/---

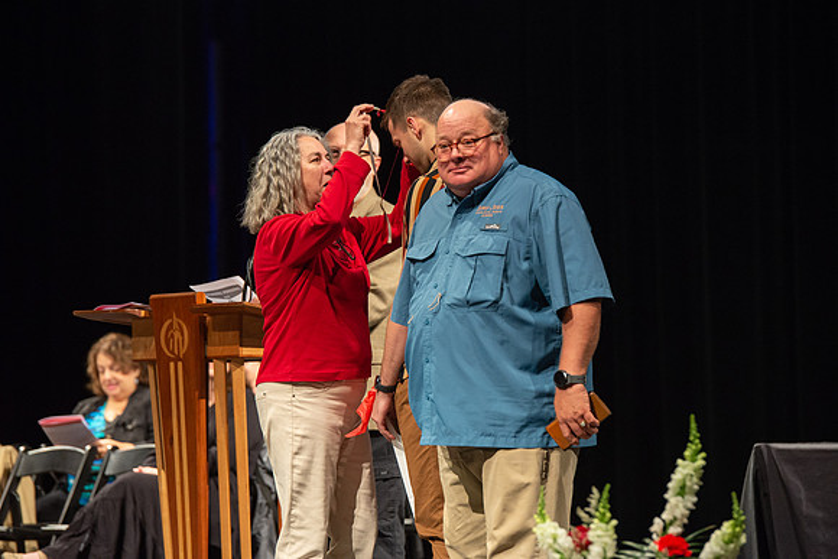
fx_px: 4148
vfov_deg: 7.7
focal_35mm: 178
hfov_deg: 11.5
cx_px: 439
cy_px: 266
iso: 1600
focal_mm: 170
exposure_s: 1/100
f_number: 4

\---

- _Task requirements_:
Apart from the pictures, which are to be omitted, every record must be transcribed exactly.

- _Solution_:
fx_px: 4148
vfov_deg: 7.7
focal_35mm: 178
hfov_deg: 11.5
cx_px: 439
cy_px: 266
iso: 1600
focal_mm: 170
exposure_s: 1/100
f_number: 4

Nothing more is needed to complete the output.